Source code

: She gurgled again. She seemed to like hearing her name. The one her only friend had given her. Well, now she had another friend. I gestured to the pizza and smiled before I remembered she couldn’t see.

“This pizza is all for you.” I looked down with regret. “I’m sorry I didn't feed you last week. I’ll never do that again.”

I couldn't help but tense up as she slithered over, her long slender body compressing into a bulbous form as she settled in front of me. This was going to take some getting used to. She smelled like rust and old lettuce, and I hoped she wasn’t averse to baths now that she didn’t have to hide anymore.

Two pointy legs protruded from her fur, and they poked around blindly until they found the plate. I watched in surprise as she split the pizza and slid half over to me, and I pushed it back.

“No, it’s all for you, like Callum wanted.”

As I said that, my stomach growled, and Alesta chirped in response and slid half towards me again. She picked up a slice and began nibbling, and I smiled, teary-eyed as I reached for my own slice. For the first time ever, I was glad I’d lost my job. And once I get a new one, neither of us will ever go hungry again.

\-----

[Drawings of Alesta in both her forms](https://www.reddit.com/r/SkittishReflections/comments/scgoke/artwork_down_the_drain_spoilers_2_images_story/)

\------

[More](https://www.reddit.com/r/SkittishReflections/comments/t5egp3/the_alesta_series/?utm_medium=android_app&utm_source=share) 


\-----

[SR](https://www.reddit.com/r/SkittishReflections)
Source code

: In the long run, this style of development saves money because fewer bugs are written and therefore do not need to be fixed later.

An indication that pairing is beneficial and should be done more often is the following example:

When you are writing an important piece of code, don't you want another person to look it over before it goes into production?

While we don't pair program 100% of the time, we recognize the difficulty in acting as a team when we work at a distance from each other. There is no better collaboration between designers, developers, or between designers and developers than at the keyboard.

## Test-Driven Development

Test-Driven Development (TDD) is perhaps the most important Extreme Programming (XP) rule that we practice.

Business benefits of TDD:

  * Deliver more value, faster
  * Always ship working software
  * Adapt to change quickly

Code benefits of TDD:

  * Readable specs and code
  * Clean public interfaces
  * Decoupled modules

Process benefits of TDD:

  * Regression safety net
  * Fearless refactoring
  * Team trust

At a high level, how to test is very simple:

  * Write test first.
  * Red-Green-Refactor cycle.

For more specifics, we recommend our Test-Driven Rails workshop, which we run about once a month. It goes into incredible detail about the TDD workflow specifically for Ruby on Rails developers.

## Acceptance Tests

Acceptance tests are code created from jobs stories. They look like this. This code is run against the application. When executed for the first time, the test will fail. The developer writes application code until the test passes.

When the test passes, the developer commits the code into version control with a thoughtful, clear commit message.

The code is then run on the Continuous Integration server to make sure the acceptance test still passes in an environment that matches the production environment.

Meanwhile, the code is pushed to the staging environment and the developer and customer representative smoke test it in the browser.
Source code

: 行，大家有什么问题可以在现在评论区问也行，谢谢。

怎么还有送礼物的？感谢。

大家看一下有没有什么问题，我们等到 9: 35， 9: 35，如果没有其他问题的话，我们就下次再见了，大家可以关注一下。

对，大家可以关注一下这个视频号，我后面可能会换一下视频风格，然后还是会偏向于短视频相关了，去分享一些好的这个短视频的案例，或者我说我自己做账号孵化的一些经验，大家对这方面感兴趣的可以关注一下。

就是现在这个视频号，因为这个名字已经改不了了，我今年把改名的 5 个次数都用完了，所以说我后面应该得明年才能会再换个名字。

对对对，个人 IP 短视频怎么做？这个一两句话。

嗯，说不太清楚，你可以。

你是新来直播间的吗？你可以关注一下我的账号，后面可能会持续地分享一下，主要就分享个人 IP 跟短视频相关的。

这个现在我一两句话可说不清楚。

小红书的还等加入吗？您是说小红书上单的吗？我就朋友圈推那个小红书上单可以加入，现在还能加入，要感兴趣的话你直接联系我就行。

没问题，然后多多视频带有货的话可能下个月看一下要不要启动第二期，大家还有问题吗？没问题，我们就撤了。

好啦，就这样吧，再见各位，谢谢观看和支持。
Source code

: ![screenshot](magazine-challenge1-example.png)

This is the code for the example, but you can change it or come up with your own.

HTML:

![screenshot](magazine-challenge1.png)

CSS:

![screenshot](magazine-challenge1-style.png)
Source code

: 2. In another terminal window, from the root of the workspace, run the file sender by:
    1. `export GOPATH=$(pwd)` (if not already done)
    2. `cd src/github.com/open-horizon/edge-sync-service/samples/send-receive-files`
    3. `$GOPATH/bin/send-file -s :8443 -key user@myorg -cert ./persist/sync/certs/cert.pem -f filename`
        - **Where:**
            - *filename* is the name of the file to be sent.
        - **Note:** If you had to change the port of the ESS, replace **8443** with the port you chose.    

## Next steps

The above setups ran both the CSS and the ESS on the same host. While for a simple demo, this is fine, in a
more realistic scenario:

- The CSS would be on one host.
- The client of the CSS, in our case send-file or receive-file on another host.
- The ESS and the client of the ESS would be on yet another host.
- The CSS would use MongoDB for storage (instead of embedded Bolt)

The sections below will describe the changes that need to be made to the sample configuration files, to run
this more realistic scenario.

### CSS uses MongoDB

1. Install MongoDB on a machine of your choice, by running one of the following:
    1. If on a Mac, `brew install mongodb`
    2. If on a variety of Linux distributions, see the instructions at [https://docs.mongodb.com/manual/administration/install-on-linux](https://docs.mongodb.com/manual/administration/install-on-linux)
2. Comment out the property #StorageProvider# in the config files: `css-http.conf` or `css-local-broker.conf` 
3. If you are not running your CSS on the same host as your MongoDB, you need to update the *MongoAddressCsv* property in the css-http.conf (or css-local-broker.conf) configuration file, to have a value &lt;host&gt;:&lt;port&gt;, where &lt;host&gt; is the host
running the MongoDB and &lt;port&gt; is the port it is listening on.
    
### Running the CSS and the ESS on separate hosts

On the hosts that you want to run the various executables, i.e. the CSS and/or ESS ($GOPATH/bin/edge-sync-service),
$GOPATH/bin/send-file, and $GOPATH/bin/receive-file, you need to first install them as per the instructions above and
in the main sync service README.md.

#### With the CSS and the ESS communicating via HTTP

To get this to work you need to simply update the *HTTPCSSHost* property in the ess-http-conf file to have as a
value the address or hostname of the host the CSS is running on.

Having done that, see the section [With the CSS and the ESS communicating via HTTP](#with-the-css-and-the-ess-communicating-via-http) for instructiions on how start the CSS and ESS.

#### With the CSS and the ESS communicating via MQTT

▶ Directions for this task: Copy out each line of the data that includes the string "didn".

▶ Answer to this task:
“This pizza is all for you.” I looked down with regret. “I’m sorry I didn't feed you last week. I’ll never do that again.”
I couldn't help but tense up as she slithered over, her long slender body compressing into a bulbous form as she settled in front of me. This was going to take some getting used to. She smelled like rust and old lettuce, and I hoped she wasn’t averse to baths now that she didn’t have to hide anymore.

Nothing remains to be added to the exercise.